SAN DIEGO — Doctors and community leaders came together Thursday for International Overdose Awareness Day to raise awareness on what’s being done in San Diego County to prevent overdose deaths.

A lawn display was set up next to the County Administration Building in downtown San Diego with small purple flags representing the more than 1,300 deaths that occurred in the region last year due to overdoses.

The display is part of a campaign to end overdoses and eliminate the stigma associated with drug-related deaths and permanent injuries.

“At UC San Diego Health, we are averaging five to six overdoses per day coming into our emergency department,” said Dr. Carla Marienfeld.

Looking at the purple flags was Caroline Walker. Her daughter Cassandra represents one of the overdose deaths in the county last year.
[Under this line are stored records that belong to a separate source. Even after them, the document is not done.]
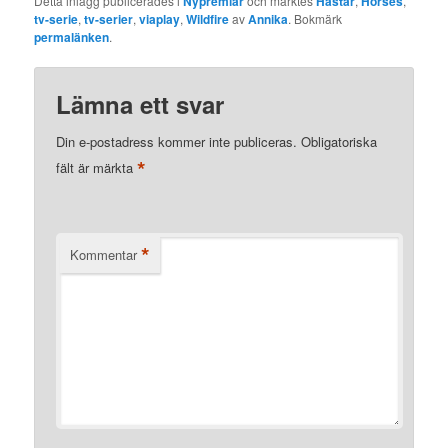
Detta inlägg publicerades i
Nypremiär
och märktes
Hästar
,
Horses
,
tv-serie
,
tv-serier
,
viaplay
,
Wildfire
av
Annika
. Bokmärk
permalänken
.
Lämna ett svar
Din e-postadress kommer inte publiceras.
Obligatoriska
*
fält är märkta
*
Kommentar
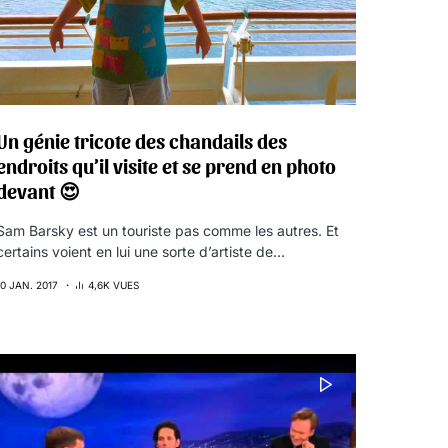
Un génie tricote des chandails des
endroits qu’il visite et se prend en photo
devant 😍
Sam Barsky est un touriste pas comme les autres. Et
certains voient en lui une sorte d’artiste de…
10 JAN. 2017
4,6K VUES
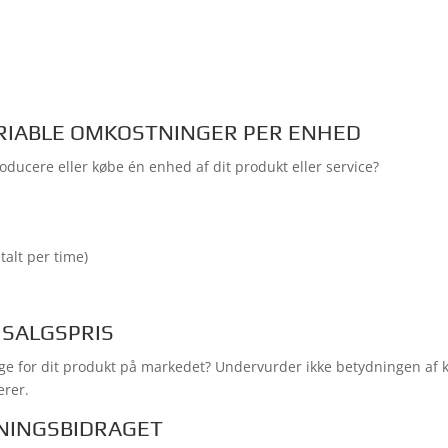
VARIABLE OMKOSTNINGER PER ENHED
oducere eller købe én enhed af dit produkt eller service?
talt per time)
 SALGSPRIS
age for dit produkt på markedet? Undervurder ikke betydningen af
erer.
NINGSBIDRAGET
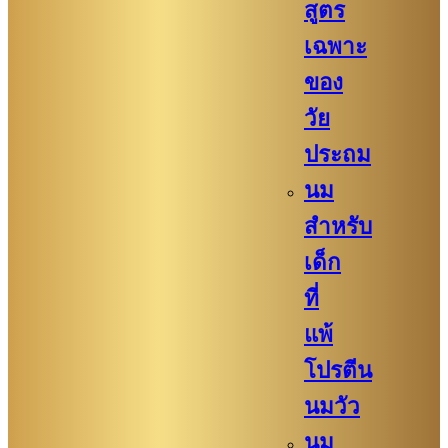
สูตร
เฉพาะ
ของ
วัย
ประถม
นม
สำหรับ
เด็ก
ที่
แพ้
โปรตีน
นมวัว
นม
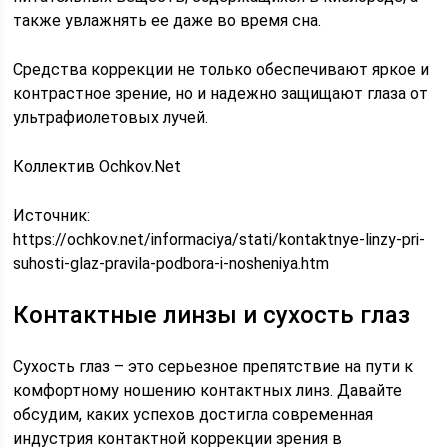
также увлажнять ее даже во время сна.
Средства коррекции не только обеспечивают яркое и
контрастное зрение, но и надежно защищают глаза от
ультрафиолетовых лучей.
Коллектив Ochkov.Net
Источник:
https://ochkov.net/informaciya/stati/kontaktnye-linzy-pri-
suhosti-glaz-pravila-podbora-i-nosheniya.htm
Контактные линзы и сухость глаз
Сухость глаз – это серьезное препятствие на пути к
комфортному ношению контактных линз. Давайте
обсудим, каких успехов достигла современная
индустрия контактной коррекции зрения в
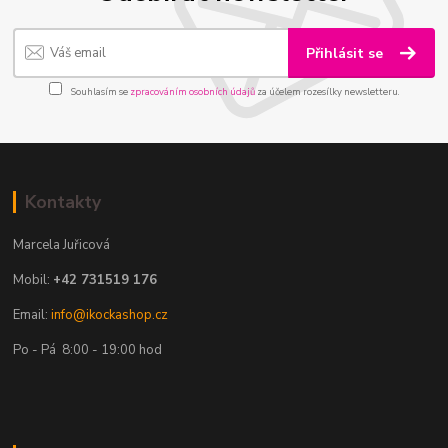
Přihlásit se
Souhlasím se
zpracováním osobních údajů
za účelem rozesílky newsletteru.
Kontakty
Marcela Juřicová
Mobil:
+42 731519 176
Email:
info@ikockashop.cz
Po - Pá 8:00 - 19:00 hod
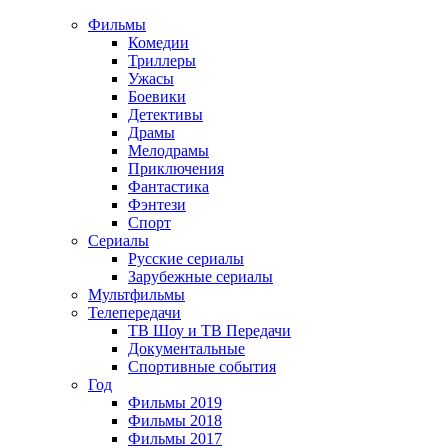
Фильмы
Комедии
Триллеры
Ужасы
Боевики
Детективы
Драмы
Мелодрамы
Приключения
Фантастика
Фэнтези
Спорт
Сериалы
Русские сериалы
Зарубежные сериалы
Мультфильмы
Телепередачи
ТВ Шоу и ТВ Передачи
Документальные
Спортивные события
Год
Фильмы 2019
Фильмы 2018
Фильмы 2017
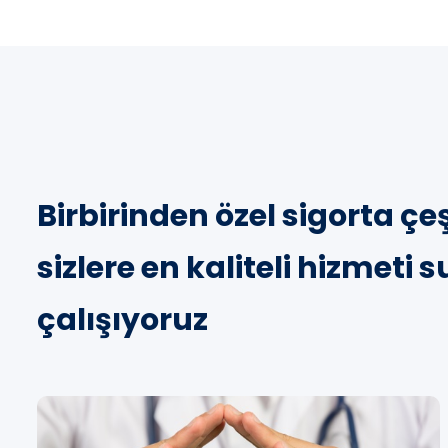
Birbirinden özel sigorta çeş
sizlere en kaliteli hizmeti
çalışıyoruz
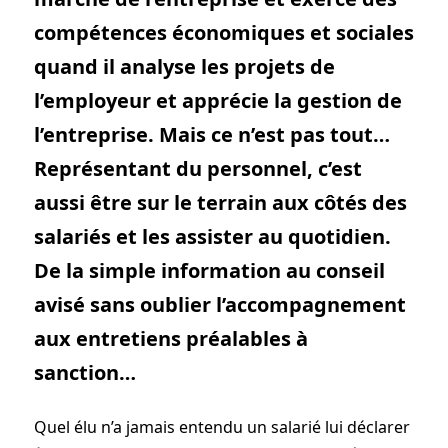
compétences économiques et sociales
quand il analyse les projets de
l’employeur et apprécie la gestion de
l’entreprise. Mais ce n’est pas tout…
Représentant du personnel, c’est
aussi être sur le terrain aux côtés des
salariés et les assister au quotidien.
De la simple information au conseil
avisé sans oublier l’accompagnement
aux entretiens préalables à
sanction…
Quel élu n’a jamais entendu un salarié lui déclarer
“She was 38.  She had 4 beautiful children,” said Walker. “When police found her in a tent under a bridge in Lakeside, there was a small amount of meth that was laced with fentanyl, which was just enough to kill somebody.”

At a news conference Thursday morning, doctors and community leaders spoke about the nasal spray Narcan, which can quickly reverse the effects of opioid overdoses, including fentanyl.

For the first time ever, the over-the-counter medication is being shipped out to pharmacies nationwide and could be available as soon as this weekend.